Try it
In the entries that follow, the line with "117 21 18.41" opens the range and the line with "463 328 69.3" closes it; repeat that range exactly, both lines included.

Collected data entries
☆ ☆ ☆

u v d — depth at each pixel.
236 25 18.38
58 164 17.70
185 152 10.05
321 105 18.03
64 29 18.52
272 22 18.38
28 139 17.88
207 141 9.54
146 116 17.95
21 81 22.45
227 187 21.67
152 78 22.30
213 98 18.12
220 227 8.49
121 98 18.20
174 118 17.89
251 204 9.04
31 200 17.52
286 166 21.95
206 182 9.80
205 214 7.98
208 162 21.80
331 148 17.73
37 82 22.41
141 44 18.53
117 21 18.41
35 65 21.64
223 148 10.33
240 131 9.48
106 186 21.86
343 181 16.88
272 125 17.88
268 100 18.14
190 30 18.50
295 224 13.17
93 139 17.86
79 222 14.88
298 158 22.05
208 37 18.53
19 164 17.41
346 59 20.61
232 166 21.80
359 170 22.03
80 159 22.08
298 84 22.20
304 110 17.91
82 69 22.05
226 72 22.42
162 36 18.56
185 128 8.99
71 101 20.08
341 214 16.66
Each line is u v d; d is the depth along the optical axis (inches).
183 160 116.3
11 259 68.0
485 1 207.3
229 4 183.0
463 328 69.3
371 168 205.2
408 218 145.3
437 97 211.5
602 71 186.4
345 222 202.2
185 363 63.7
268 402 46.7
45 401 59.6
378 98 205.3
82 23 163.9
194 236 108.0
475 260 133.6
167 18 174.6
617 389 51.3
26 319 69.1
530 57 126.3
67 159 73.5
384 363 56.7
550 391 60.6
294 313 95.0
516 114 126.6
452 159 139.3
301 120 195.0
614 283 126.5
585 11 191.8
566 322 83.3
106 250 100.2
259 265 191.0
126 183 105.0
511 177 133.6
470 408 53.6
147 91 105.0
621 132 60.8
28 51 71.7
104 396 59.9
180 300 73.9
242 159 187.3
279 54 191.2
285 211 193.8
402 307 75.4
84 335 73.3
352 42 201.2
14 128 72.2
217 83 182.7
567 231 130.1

☆ ☆ ☆

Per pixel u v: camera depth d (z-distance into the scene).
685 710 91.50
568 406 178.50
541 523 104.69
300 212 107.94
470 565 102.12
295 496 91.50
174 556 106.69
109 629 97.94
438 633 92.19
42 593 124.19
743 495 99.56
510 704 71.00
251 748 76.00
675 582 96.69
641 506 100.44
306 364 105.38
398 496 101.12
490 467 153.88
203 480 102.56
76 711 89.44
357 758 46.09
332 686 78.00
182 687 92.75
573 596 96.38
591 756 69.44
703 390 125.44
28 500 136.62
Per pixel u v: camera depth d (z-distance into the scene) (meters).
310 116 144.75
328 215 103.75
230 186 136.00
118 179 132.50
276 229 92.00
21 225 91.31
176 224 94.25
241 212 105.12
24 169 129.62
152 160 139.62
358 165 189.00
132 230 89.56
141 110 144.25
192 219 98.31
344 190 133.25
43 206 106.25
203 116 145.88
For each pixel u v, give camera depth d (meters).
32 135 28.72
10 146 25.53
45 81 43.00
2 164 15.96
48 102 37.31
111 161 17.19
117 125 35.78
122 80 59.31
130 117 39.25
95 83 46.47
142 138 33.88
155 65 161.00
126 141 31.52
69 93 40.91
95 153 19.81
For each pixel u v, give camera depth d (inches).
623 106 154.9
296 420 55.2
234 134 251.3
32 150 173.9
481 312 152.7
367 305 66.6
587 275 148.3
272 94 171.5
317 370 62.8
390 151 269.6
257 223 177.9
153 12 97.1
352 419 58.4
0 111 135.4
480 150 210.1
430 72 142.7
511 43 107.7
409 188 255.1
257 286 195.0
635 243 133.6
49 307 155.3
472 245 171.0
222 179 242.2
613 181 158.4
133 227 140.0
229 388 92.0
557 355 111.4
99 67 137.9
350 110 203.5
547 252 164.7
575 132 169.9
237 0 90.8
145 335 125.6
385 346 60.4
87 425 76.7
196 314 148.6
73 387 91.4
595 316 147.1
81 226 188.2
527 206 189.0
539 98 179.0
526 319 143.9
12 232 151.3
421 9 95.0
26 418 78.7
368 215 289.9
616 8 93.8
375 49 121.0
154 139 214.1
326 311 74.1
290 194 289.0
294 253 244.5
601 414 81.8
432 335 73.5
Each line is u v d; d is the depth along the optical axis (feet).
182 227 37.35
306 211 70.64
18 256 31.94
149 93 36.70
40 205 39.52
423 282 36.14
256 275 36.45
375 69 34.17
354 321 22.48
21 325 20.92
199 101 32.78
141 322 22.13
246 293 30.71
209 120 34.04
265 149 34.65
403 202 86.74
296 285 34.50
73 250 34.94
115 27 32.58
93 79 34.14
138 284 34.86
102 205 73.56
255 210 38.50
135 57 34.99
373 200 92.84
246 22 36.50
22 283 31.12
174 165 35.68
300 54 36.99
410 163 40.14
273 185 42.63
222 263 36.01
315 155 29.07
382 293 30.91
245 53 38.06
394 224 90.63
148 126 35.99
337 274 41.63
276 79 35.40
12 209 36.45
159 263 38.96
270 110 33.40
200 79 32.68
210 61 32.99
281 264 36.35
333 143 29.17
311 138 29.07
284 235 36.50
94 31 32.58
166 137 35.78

☆ ☆ ☆

Problem solution
117 21 18.41
35 65 21.64
223 148 10.33
240 131 9.48
106 186 21.86
343 181 16.88
272 125 17.88
268 100 18.14
190 30 18.50
295 224 13.17
93 139 17.86
79 222 14.88
298 158 22.05
208 37 18.53
19 164 17.41
346 59 20.61
232 166 21.80
359 170 22.03
80 159 22.08
298 84 22.20
304 110 17.91
82 69 22.05
226 72 22.42
162 36 18.56
185 128 8.99
71 101 20.08
341 214 16.66
Each line is u v d; d is the depth along the optical axis (inches).
183 160 116.3
11 259 68.0
485 1 207.3
229 4 183.0
463 328 69.3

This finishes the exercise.